Swayback Deformity
Swayback deformity is a postural deviation characterized by abnormal sagittal plane alignment involving the pelvis, lumbar spine, and thoracic spine. Unlike simple hyperlordosis, swayback posture represents a global postural adaptation in which multiple body segments shift to maintain balance and center of gravity. This deformity is commonly observed in adolescents and adults with prolonged standing habits, muscle imbalance, or poor postural control.
Postural Description of Swayback Deformity
In swayback deformity, there is an increased pelvic inclination of approximately 40°, combined with a thoracolumbar kyphosis. The spine bends sharply backward at the lumbosacral junction, creating a characteristic posterior trunk displacement relative to the pelvis.
Key postural features include:
- Anterior translation of the pelvis, making it the most anterior body segment
- Hip joints positioned in extension
- Thoracic spine flexion occurring as a compensatory mechanism to maintain the center of gravity
- Increased thoracic and lumbar curves, despite flattening of the lower lumbar region
To compensate for these structural shifts, the thoracic spine becomes more mobile, flexing on the lumbar spine to preserve upright posture.

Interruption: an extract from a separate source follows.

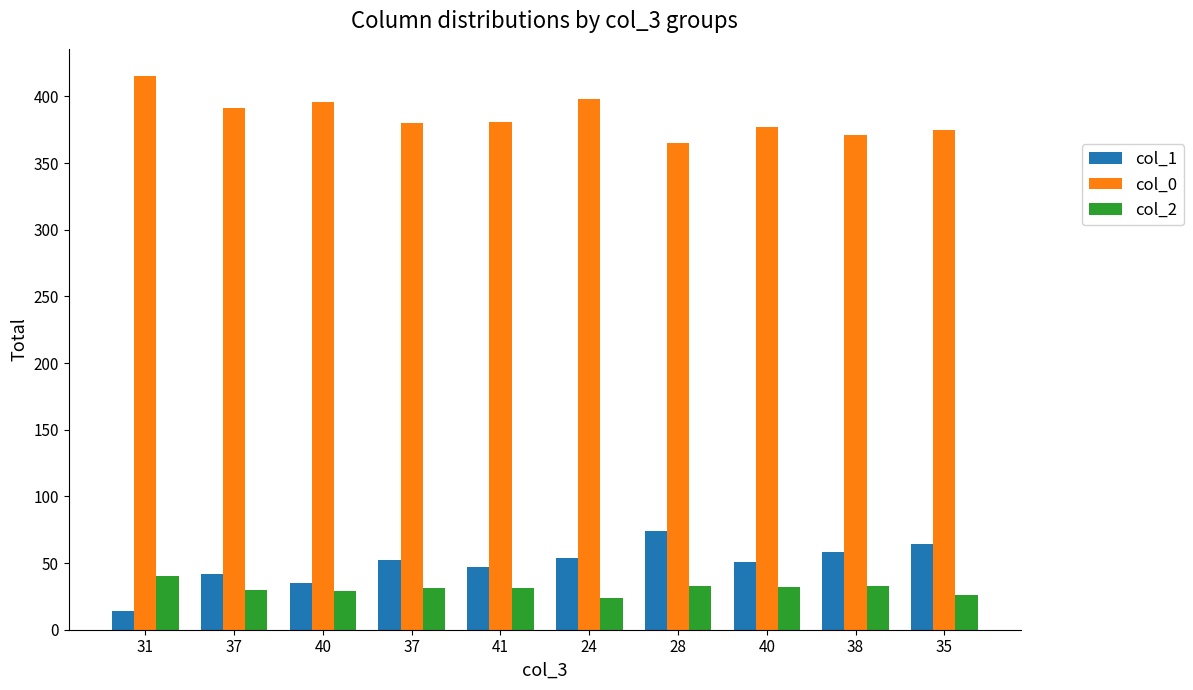

How many data points does each series have?

10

See Also: Spine Lordosis Deformity

Biomechanical and Muscular Imbalance
Swayback deformity is primarily a result of muscle imbalance, where certain muscle groups become chronically shortened while others are elongated and weak.
Commonly Elongated and Weak Muscles
- One-joint hip flexors
- Lower abdominals
- External obliques
- Lower thoracic extensors
- Neck flexors
- Gluteus medius (especially posterior fibers) on the favored leg in unilateral stance
These weaknesses contribute to poor pelvic control, reduced trunk stability, and increased reliance on passive structures.

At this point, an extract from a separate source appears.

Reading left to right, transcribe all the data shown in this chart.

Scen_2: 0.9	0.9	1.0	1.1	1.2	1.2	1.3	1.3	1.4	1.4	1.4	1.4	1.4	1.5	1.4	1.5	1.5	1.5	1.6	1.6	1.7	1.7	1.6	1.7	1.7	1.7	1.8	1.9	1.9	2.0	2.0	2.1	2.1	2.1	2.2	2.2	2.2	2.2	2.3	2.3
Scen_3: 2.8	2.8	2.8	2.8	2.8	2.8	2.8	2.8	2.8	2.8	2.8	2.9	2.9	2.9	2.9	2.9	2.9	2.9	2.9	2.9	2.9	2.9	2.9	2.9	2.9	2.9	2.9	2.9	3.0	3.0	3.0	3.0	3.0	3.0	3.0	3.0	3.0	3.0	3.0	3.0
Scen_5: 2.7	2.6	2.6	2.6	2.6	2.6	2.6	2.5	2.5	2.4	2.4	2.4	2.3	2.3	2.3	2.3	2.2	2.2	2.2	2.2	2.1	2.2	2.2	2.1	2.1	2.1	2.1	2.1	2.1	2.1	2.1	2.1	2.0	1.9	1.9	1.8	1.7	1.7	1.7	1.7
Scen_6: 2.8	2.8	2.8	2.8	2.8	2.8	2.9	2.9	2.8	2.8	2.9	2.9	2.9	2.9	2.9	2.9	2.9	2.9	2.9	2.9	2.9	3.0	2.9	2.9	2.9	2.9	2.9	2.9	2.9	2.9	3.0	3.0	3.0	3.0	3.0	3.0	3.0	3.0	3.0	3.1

Commonly Shortened and Strong Muscles
- Hamstrings
- Hip extensors
- Upper fibers of the internal obliques
- Internal intercostals
- Low back musculature (shortened but not functionally strong)
- On the favored side: Tensor fascia lata with a tight iliotibial band
This pattern promotes posterior pelvic positioning and reinforces abnormal loading through the lumbar spine and hips.
Segmental Alignment Changes in Swayback Deformity
| Body Segment | Alignment Changes |
|---|---|
| Spine | Long thoracic kyphosis with compensatory mobility |
| Lumbar Spine | Flattened lower lumbar region |
| Pelvis | Neutral or posterior tilt with anterior translation |
| Hips | Positioned anterior to posture line; hyperextended |
| Knees | Hyperextension common |
| Weight Bearing | Predominantly on one leg |
| Pelvic Obliquity | Pelvis drops toward non-favored side |
| Apparent Limb Length | Favored leg appears longer in standing only |
Joints Commonly Affected
Due to altered alignment and abnormal loading, swayback deformity frequently affects multiple joints, including:
- Lumbar spine
- Pelvic joints
- Hip joints
- Thoracic spine
- Scapulothoracic joint
- Glenohumeral joints
- Cervical spine
- Atlanto-occipital joints
- Temporomandibular joints
These joint stresses may contribute to chronic pain syndromes, fatigue, and reduced functional efficiency.
Clinical Relevance
From a clinical perspective, swayback deformity should not be viewed as an isolated spinal issue but rather as a whole-body postural dysfunction. Patients may present with:
- Low back pain
- Hip or groin discomfort
- Thoracic stiffness
- Neck strain or headaches
- Early fatigue during prolonged standing
Accurate identification of muscle length–strength relationships is critical before initiating corrective exercise or manual therapy.
Conclusion
Swayback deformity represents a complex interaction between skeletal alignment, muscle imbalance, and compensatory movement strategies. Effective management requires a comprehensive postural assessment and a targeted rehabilitation approach focused on restoring muscular balance, improving postural awareness, and optimizing load distribution across the spine and lower extremities.
Early recognition and intervention can significantly reduce the risk of chronic pain and long-term musculoskeletal dysfunction.
References & More
- Kendall FP, McCreary EK: Muscles: testing and function, Baltimore, 1983, Williams & Wilkins; Giallonardo LM: Posture. In Myers RS, editor: Saunders manual of physical therapy practice, Philadelphia, 1995, WB Saunders. Pubmed
- Kisner C, Colby LA. Therapeutic Exercise: Foundations and Techniques. Philadelphia: FA Davis; 1985.
- Orthopedic Physical Assessment by David J. Magee, 7th Edition.